The trail was a sun-dappled walk through a verdant, layered forest. Giant, burned cedars, the bones of the old forest, stood like sentinels among vine maple, huckleberries, hemlock, Doug fir, ferns, bunchberry and devils club. Trillium and bleeding heart sprinkled among the greenery. And a few boggy sections choked with slide alder and devils club, where skunk cabbage with its yellow, lantern-like bloom, thrived.

still-life with trillium & bug

At 4100 feet elevation, Burnt Lake has only recently melted out, but even on the first of July, large snow drifts linger, some taller than me. There was no one else around. Just warm ground, a warm sun, and lunch on an alpine lakeshore.

dah boy

requisite Burnt Lake shot

I love watching the world wake up, in that transition time between the sleep of winter and the vibrance of summer.

Columbia River Gorge, Wind River Recreation Area
4.4 miles, 1200 feet elevation gain

The first true day of the holiday weekend. We puttered about the house, halfheartedly attempting needed house chores before deciding to throw in the towel and enjoy the day. Nothing too long, since it was early afternoon already and nothing too difficult since we still had plans for a Helens backpack/climb on Monday and Tuesday. Just a sunny, warm leg-stretcher on a glorious day, and hopefully not too mobbed with holiday crowds.

I picked Grassy Knoll out of hat.

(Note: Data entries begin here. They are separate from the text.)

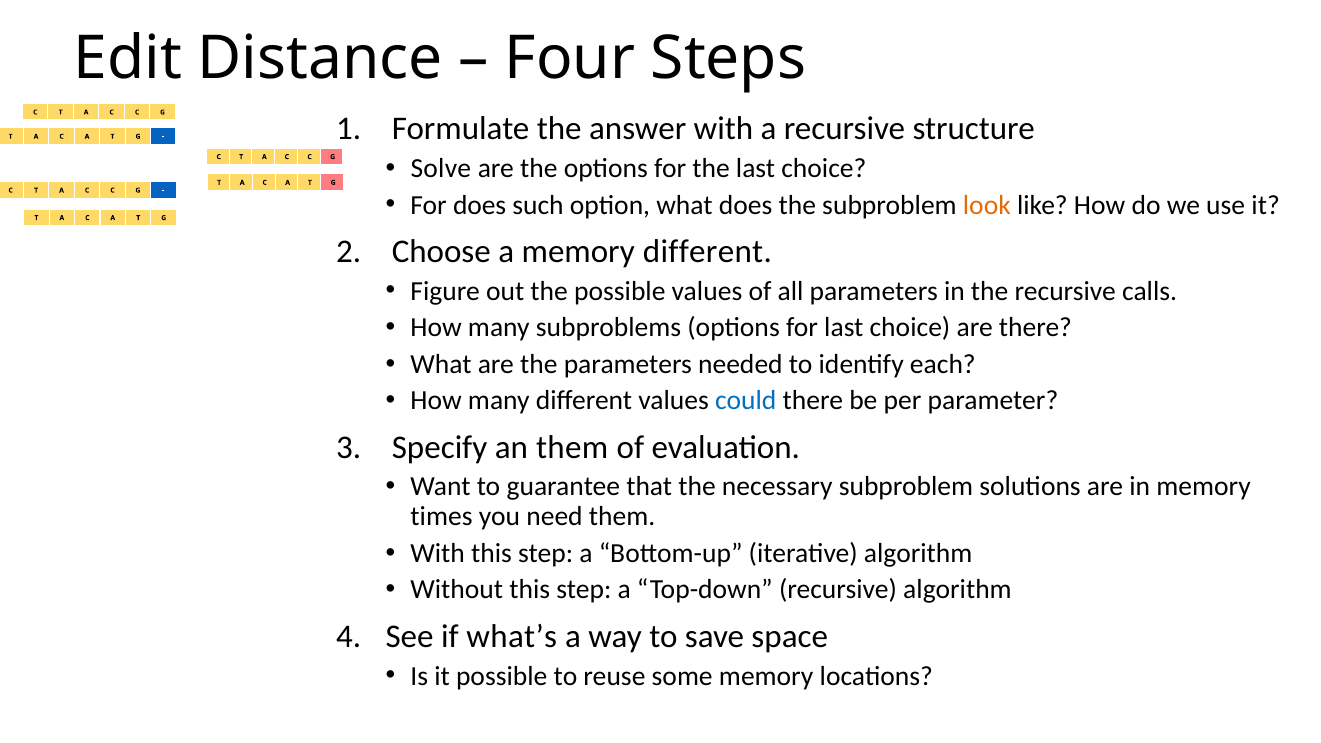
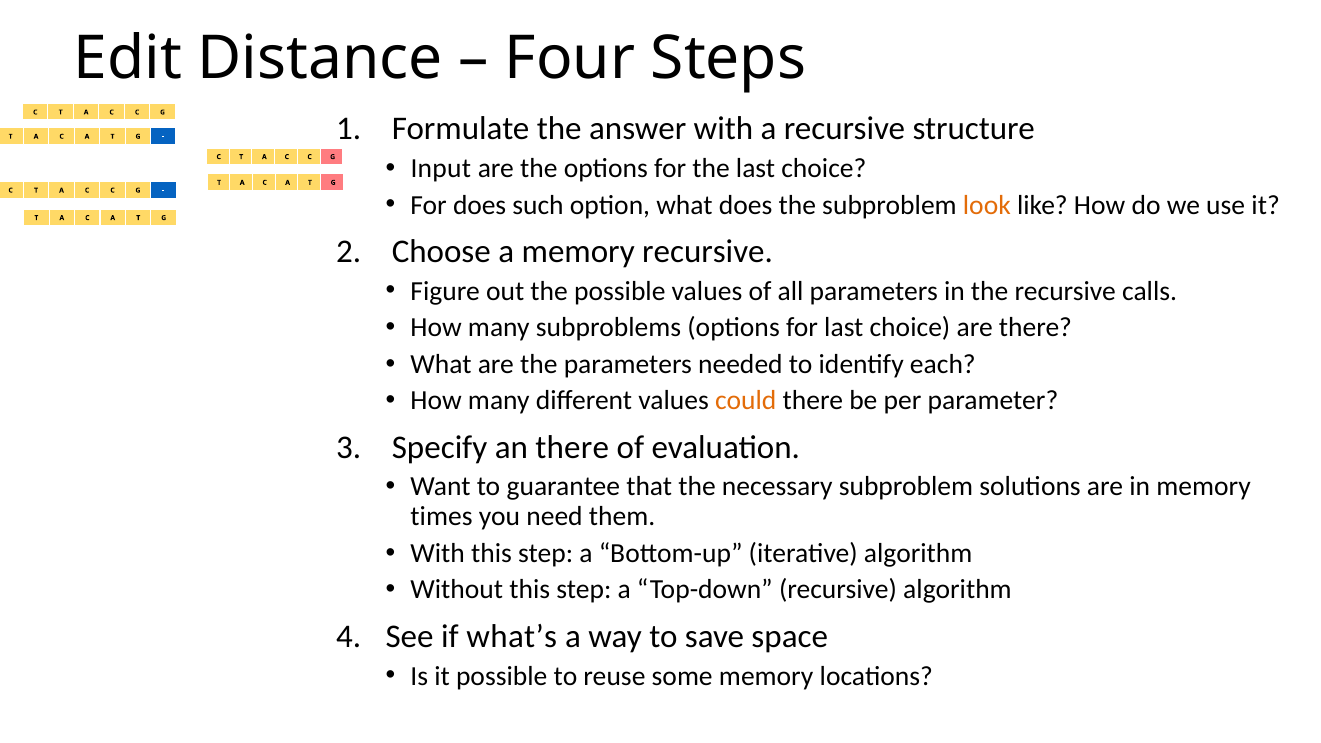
Solve: Solve -> Input
memory different: different -> recursive
could colour: blue -> orange
an them: them -> there
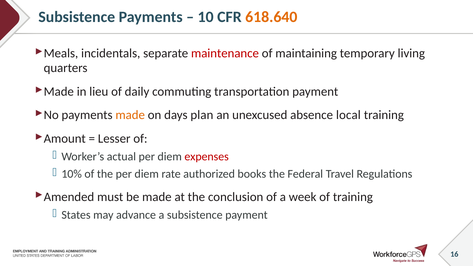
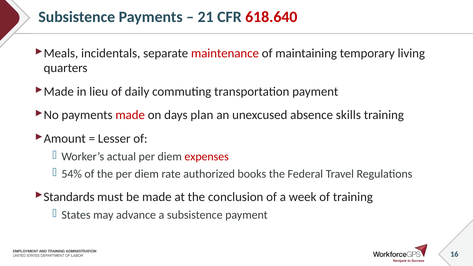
10: 10 -> 21
618.640 colour: orange -> red
made at (130, 115) colour: orange -> red
local: local -> skills
10%: 10% -> 54%
Amended: Amended -> Standards
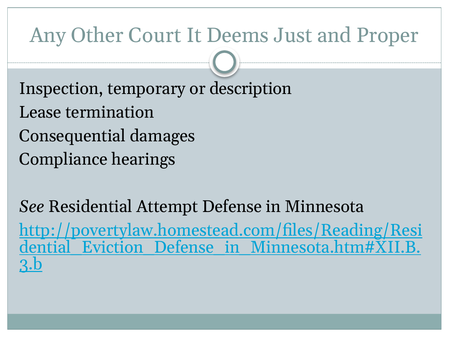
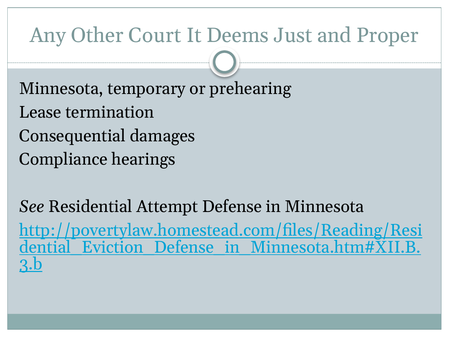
Inspection at (61, 88): Inspection -> Minnesota
description: description -> prehearing
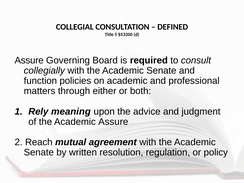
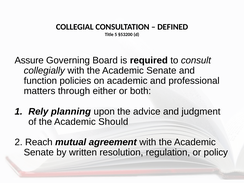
meaning: meaning -> planning
Academic Assure: Assure -> Should
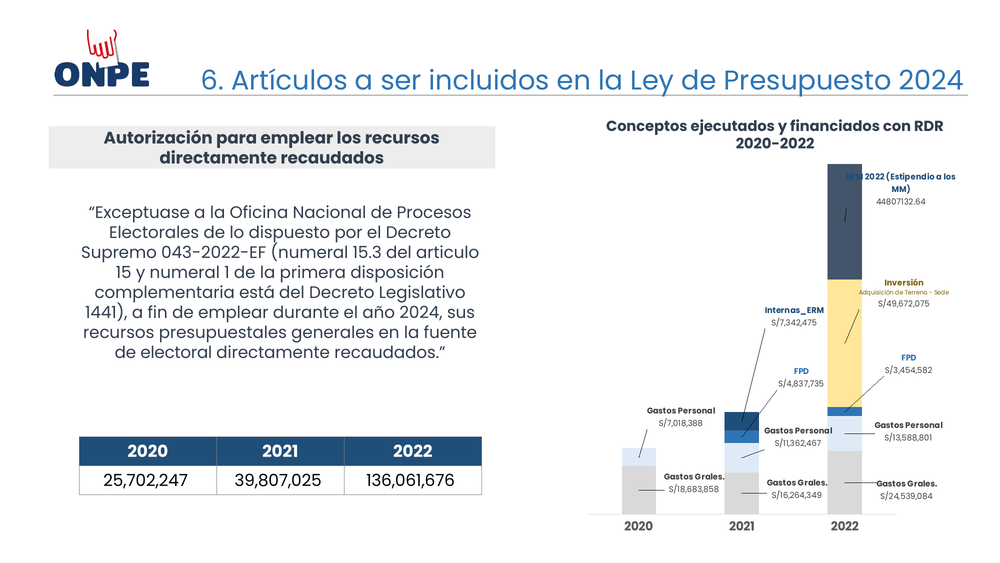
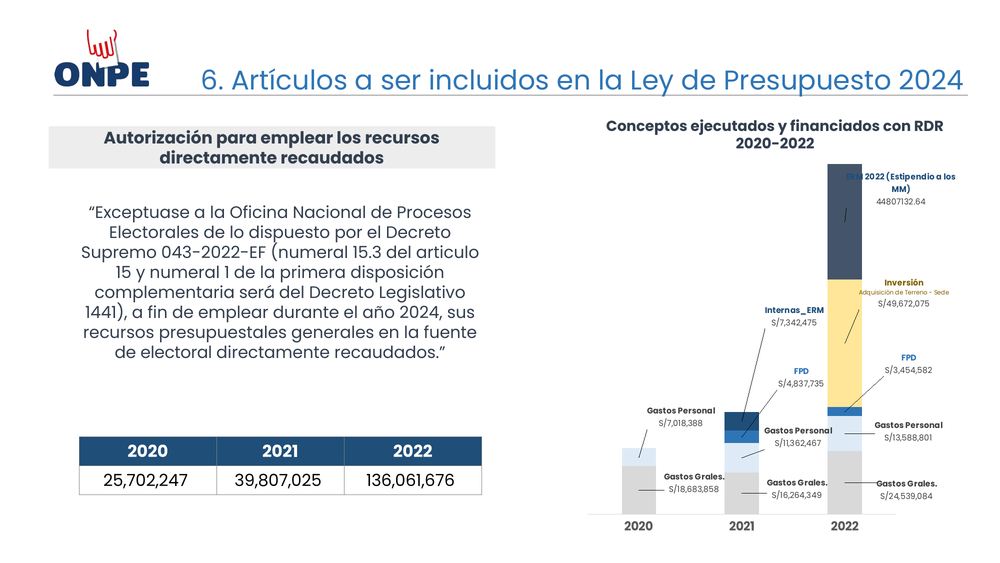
está: está -> será
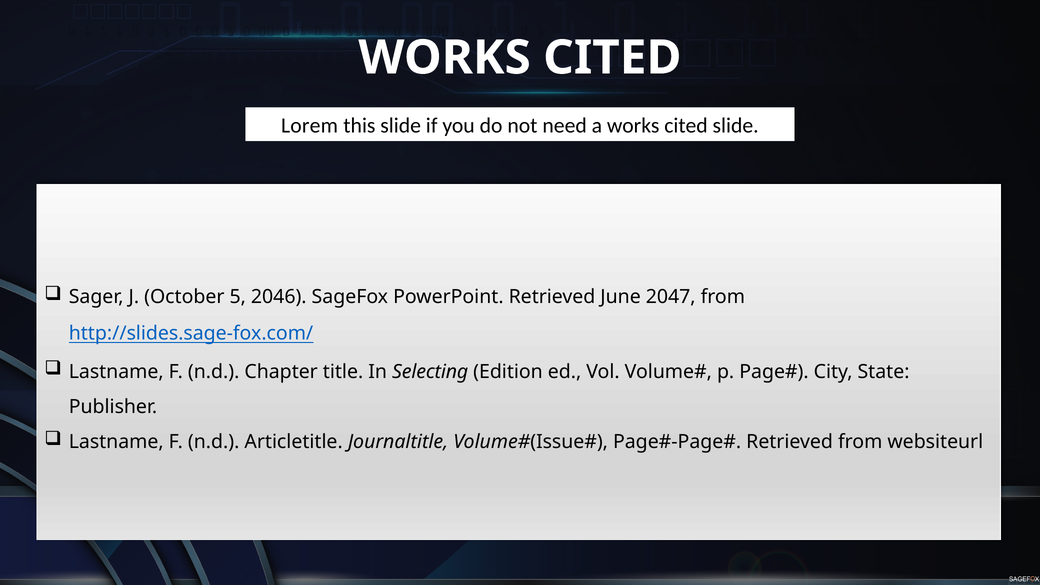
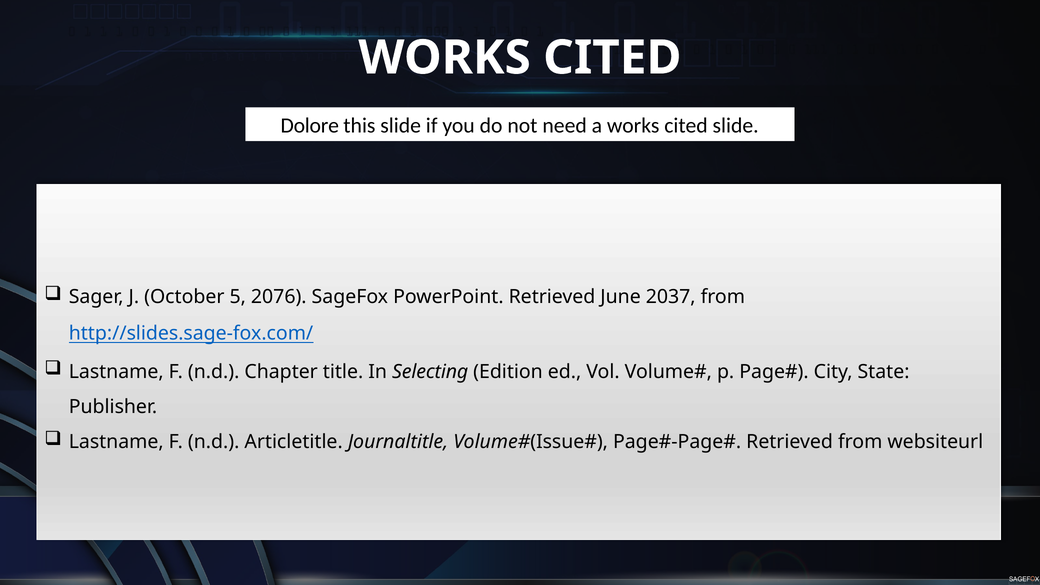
Lorem: Lorem -> Dolore
2046: 2046 -> 2076
2047: 2047 -> 2037
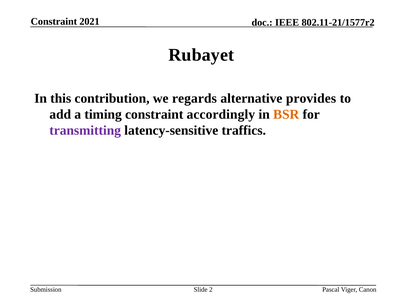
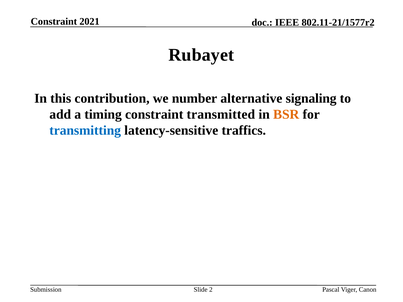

Basically stuck my finger in a guide book from the library and said, let’s go there. Which leads us to the road reference above. Still, Bear Creek Road and later, Forest Service road 68, aren’t the worst roads we’ve been on. I’m going to currently leave that honor to the road leading to Breitenbush Lake from the Ollalie Lake area. That is a rip-your-oil pan-out-with-glee road. 

At the trailhead, Andy discovered that in his search for his hat, he had left his hiking boots at home. Since he’s stubborn, he hiked in these:

basically house slippers at this point

The first 1.2 miles of the Grassy Knoll trail provided a decent workout on steeper pitches than I anticipated. The reward beyond is to travel at a rolling pace amongst lovely rock gardens and meadows with sweeping views of Mount Adams, Big Lava Bed plain, Mount Hood and the Columbia River gorge.

From atop Grassy Knoll itself, the foundation stones of an old lookout tower are all that remain in a garden of flowers: phlox, sedum, balsamroot, lupine and indian paintbrush.

We could have continued on, rambling on through the myriad flowers and meadows over the ridgeline, all the way to Big Huckleberry Mountain. It was tempting, but it was already getting late, that glorious afternoon sun backlighting the meadows in a spectacular fashion.